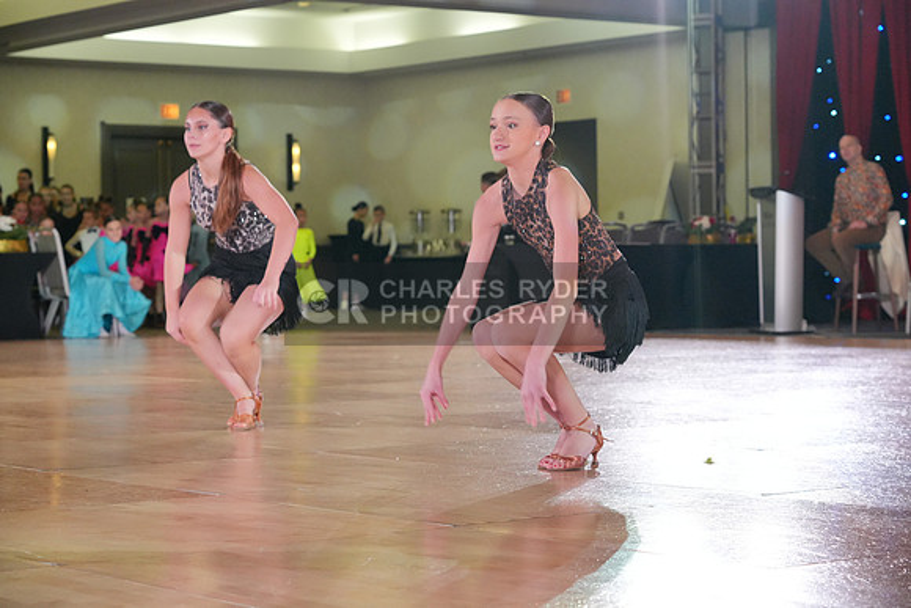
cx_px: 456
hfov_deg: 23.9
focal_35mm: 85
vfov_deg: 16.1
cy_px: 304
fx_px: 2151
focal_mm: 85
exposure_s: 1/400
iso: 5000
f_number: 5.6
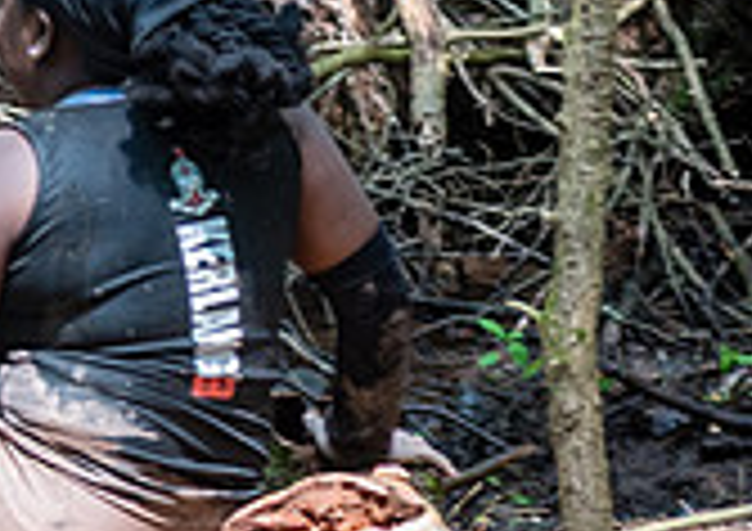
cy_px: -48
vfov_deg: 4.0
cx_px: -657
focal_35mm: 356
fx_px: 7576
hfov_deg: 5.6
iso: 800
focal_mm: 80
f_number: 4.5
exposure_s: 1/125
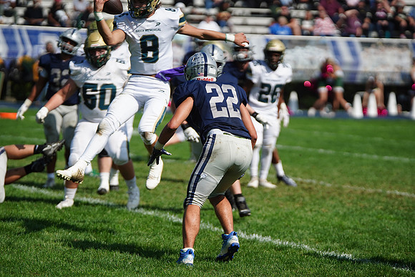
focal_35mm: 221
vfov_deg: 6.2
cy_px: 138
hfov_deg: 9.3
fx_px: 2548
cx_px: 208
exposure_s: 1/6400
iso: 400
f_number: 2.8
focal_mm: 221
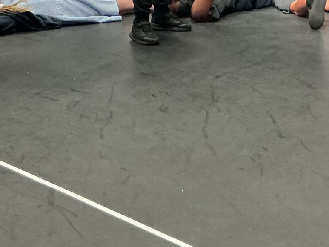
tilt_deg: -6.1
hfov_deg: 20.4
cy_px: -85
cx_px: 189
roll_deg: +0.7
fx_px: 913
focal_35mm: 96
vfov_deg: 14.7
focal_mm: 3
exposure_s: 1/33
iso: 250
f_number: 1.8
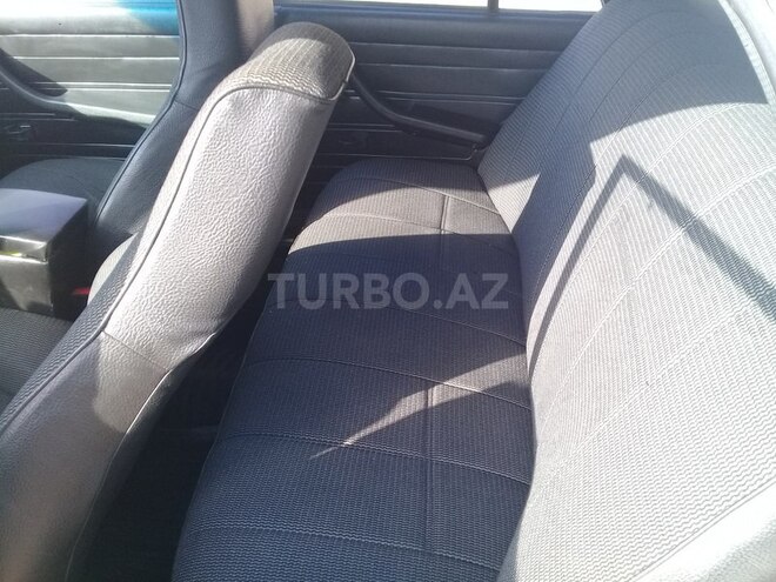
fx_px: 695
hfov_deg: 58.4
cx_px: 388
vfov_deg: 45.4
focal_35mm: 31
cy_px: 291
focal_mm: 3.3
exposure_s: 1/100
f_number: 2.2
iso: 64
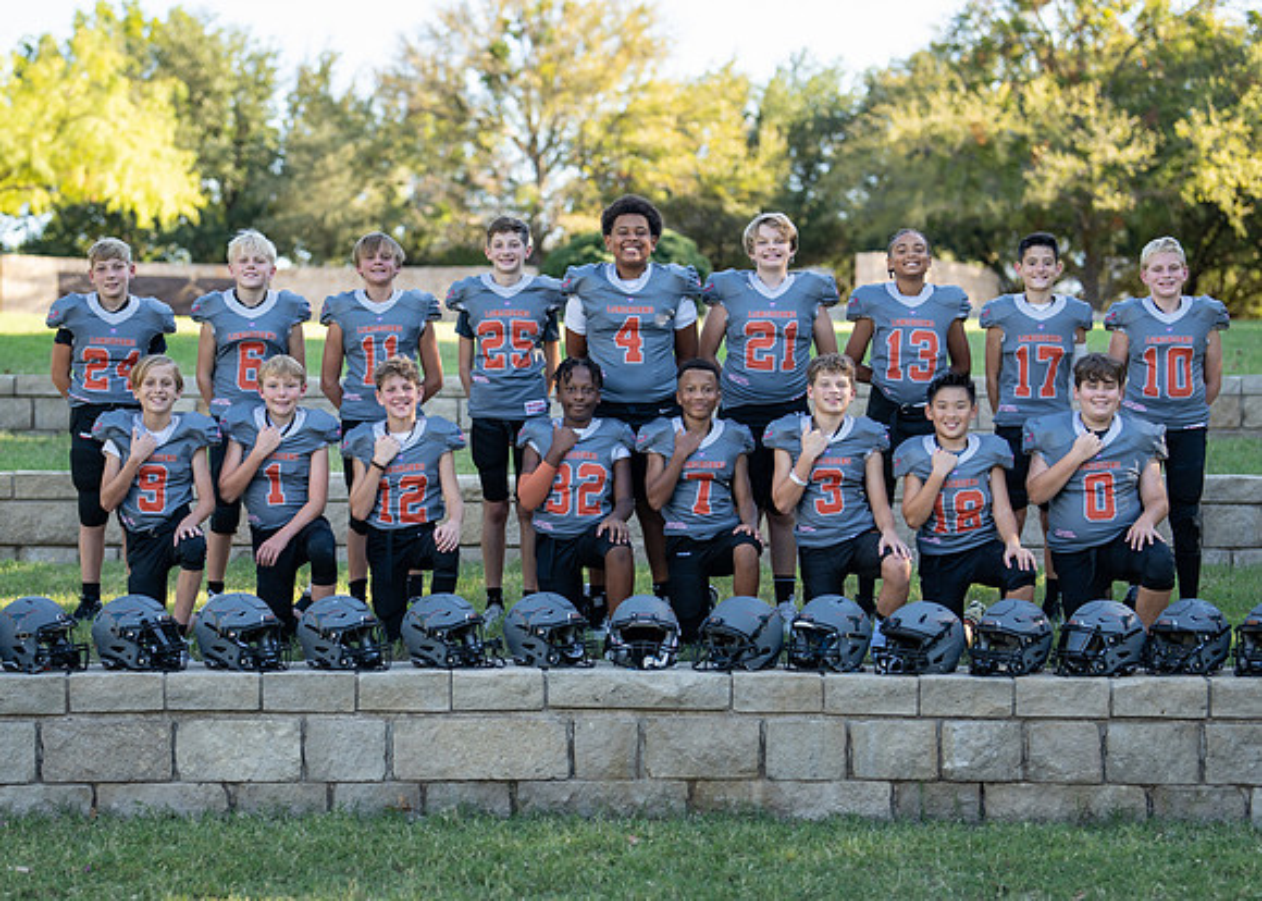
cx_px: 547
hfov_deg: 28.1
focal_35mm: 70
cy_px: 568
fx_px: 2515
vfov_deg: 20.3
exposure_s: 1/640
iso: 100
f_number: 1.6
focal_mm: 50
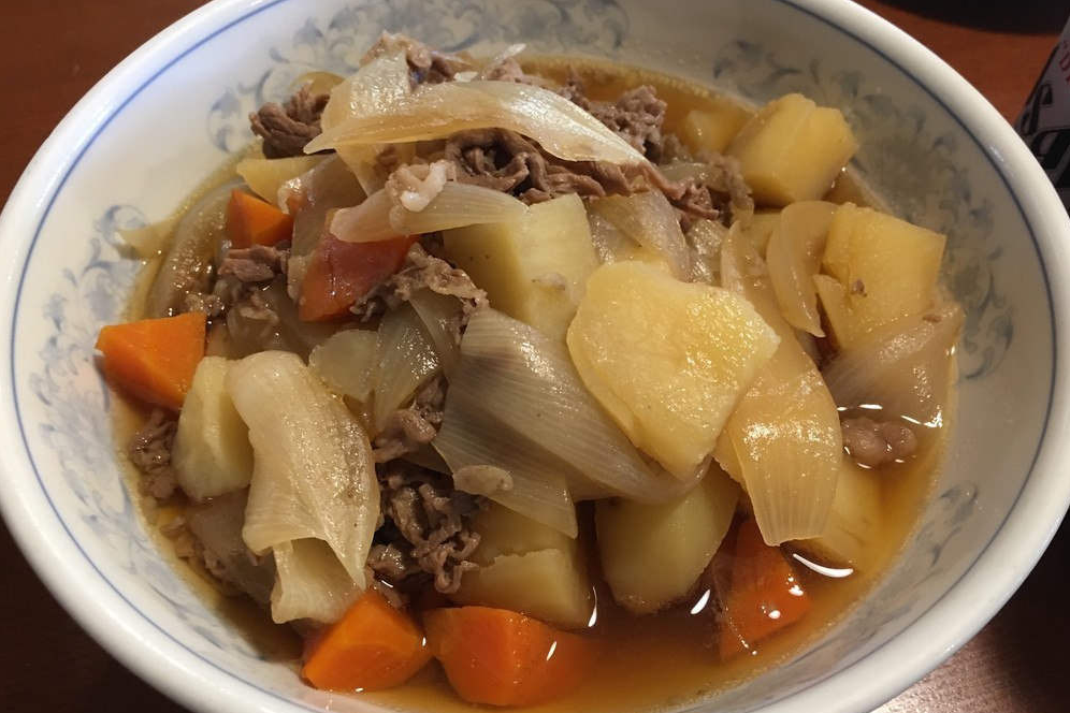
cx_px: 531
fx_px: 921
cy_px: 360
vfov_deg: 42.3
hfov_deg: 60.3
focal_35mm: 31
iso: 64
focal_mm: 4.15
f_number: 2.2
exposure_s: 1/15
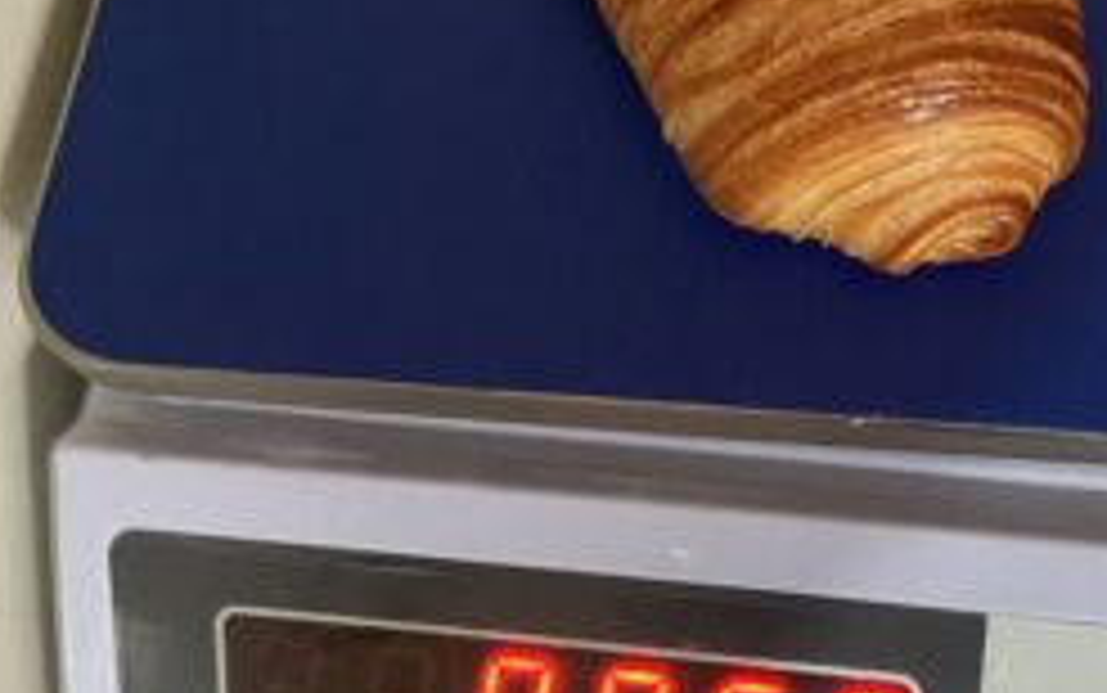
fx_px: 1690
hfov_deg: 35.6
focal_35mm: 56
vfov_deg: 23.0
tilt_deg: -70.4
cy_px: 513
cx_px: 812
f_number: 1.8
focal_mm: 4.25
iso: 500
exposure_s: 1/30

# # # # #

Output exactly and only the lines from the line containing "f_number: 2.8" to the end of the entries, both included, and omit every picture.

Answer to this problem:
f_number: 2.8
focal_mm: 221
tilt_deg: -6.1
hfov_deg: 20.4
cy_px: -85
cx_px: 189
roll_deg: +0.7
fx_px: 913
focal_35mm: 96
vfov_deg: 14.7
focal_mm: 3
exposure_s: 1/33
iso: 250
f_number: 1.8
fx_px: 695
hfov_deg: 58.4
cx_px: 388
vfov_deg: 45.4
focal_35mm: 31
cy_px: 291
focal_mm: 3.3
exposure_s: 1/100
f_number: 2.2
iso: 64
cx_px: 547
hfov_deg: 28.1
focal_35mm: 70
cy_px: 568
fx_px: 2515
vfov_deg: 20.3
exposure_s: 1/640
iso: 100
f_number: 1.6
focal_mm: 50
cx_px: 531
fx_px: 921
cy_px: 360
vfov_deg: 42.3
hfov_deg: 60.3
focal_35mm: 31
iso: 64
focal_mm: 4.15
f_number: 2.2
exposure_s: 1/15
fx_px: 1690
hfov_deg: 35.6
focal_35mm: 56
vfov_deg: 23.0
tilt_deg: -70.4
cy_px: 513
cx_px: 812
f_number: 1.8
focal_mm: 4.25
iso: 500
exposure_s: 1/30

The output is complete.